Apple Breaks New Ground with $50 Million AI Training Deals with Major Publishers

Apple is charting new territories in the AI landscape by pioneering a novel methodology to train its large language models (LLMs). The tech magnate has reportedly reached out to elite publishers and news organizations, offering coveted multi-year deals worth at least $50 million. Names on this distinguished list include Condé Nast, NBC News, and IAC, proprietor of highly circulated platforms like People, The Daily Beast, and Better Homes and Gardens.

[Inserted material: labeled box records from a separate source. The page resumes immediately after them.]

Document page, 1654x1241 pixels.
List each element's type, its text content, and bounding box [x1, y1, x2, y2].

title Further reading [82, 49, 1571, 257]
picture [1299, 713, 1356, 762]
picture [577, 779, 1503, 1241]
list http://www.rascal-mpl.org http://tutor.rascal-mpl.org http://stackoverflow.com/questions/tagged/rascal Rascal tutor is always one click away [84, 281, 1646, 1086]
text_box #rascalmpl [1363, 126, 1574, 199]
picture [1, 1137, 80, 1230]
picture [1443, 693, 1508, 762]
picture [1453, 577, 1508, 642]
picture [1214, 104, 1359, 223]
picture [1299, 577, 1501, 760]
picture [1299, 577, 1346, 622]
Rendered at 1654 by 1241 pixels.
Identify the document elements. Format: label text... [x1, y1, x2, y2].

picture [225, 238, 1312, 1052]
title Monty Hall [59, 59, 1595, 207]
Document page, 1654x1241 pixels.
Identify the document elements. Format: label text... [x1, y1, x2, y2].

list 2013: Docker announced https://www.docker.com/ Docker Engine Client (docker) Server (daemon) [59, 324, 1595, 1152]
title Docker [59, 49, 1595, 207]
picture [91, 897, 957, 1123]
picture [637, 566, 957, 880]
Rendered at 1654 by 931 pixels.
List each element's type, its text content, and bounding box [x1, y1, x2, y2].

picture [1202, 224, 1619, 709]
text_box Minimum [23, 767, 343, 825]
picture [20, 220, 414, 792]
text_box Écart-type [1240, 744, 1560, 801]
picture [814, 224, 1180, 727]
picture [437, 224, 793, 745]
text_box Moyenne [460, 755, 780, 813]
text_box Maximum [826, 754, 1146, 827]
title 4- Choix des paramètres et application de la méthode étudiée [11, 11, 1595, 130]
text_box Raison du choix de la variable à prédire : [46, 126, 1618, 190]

Forgoing the conventional path of scraping data from the internet and books for AI training, Apple aims to cultivate a controlled, reliable, and legally sound environment by directly licensing content from publishers. This strategy marks a significant shift from traditional methodologies in the AI sector.

Despite the promising potential, Apple’s novel method has given rise to certain apprehensions among publishers and legal authorities. Concerns primarily revolve around the licensing terms, legal liabilities, as well as how generative AI will be utilized in a news dissemination context.

However, undeterred by the present concerns, Apple’s investment in AI training is notably robust, with daily expenditures reportedly running into millions of dollars. The brainchild behind this innovative venture is the “Foundational Models” team, led by renowned AI engineer John Giannandrea. Under his leadership, the team has been developing conversational AI, akin to ChatGPT, along with other advanced models. One of their premier inventions includes an LLM chatbot designed to interact with customers availing AppleCare services.

Among its many accomplishments, Apple’s team has invested in training its most advanced LLM known internally as Ajax GPT. With a robust training regimen with over 200 billion parameters, Ajax GPT is poised to rival OpenAI’s GPT-3.5 in terms of power and functionality.

Despite its several advantages, Apple’s approach is not free from scrutiny. Given that the company’s strategy involves licensing content from a select group of publishers, the scope of knowledge for its AI models might be relatively constricted. This methodology essentially trades the almost infinite pool of internet data for a more legally sound but substantially smaller base for its AI to learn from.

With Apple steadfast in its decision to license content for its AI training, only the future will tell how this initiative impacts the broader AI and news generation landscape, offering an intriguing development to watch for industry insiders.